SHORT EXERCISE
Could you reproduce the lines of the listing below, starting with the line that contains "pose: elev=241.2 azim=241.4" and going on through the line that contains "Dot at: (315, 296)", both included?

Data records
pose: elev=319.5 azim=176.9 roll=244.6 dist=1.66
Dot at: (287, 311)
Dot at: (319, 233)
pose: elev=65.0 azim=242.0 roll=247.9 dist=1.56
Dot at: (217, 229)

--

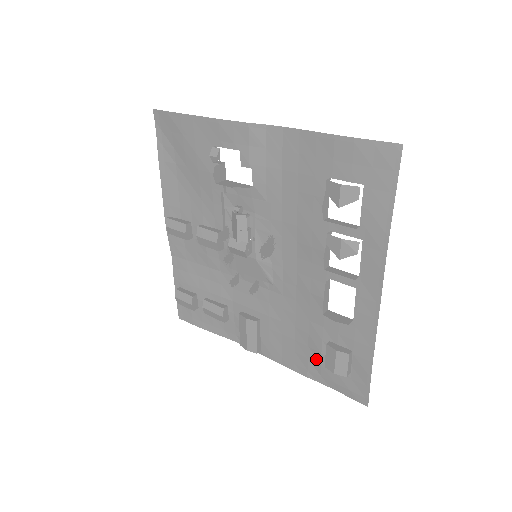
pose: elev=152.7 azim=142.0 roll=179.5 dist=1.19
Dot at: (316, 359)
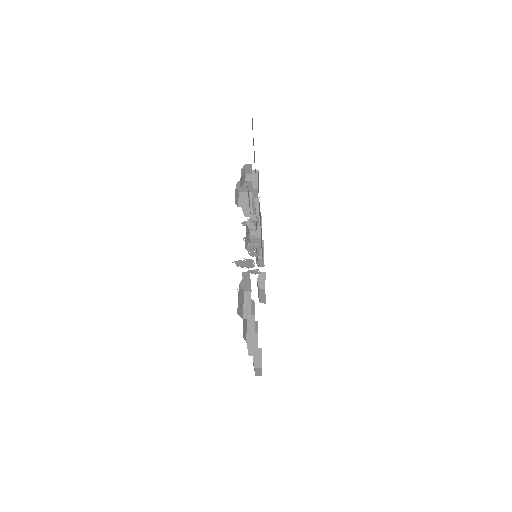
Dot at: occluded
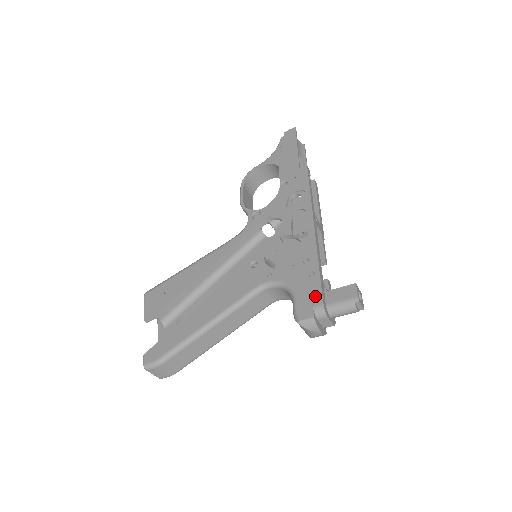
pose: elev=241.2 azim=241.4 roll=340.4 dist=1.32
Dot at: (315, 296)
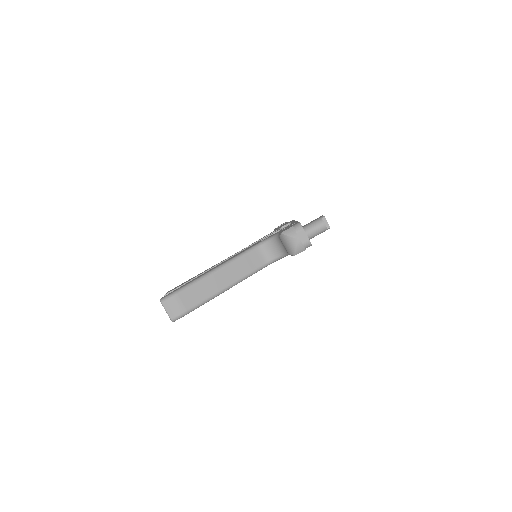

SOLUTION TO THE EXERCISE
pose: elev=241.2 azim=241.4 roll=340.4 dist=1.32
Dot at: (315, 296)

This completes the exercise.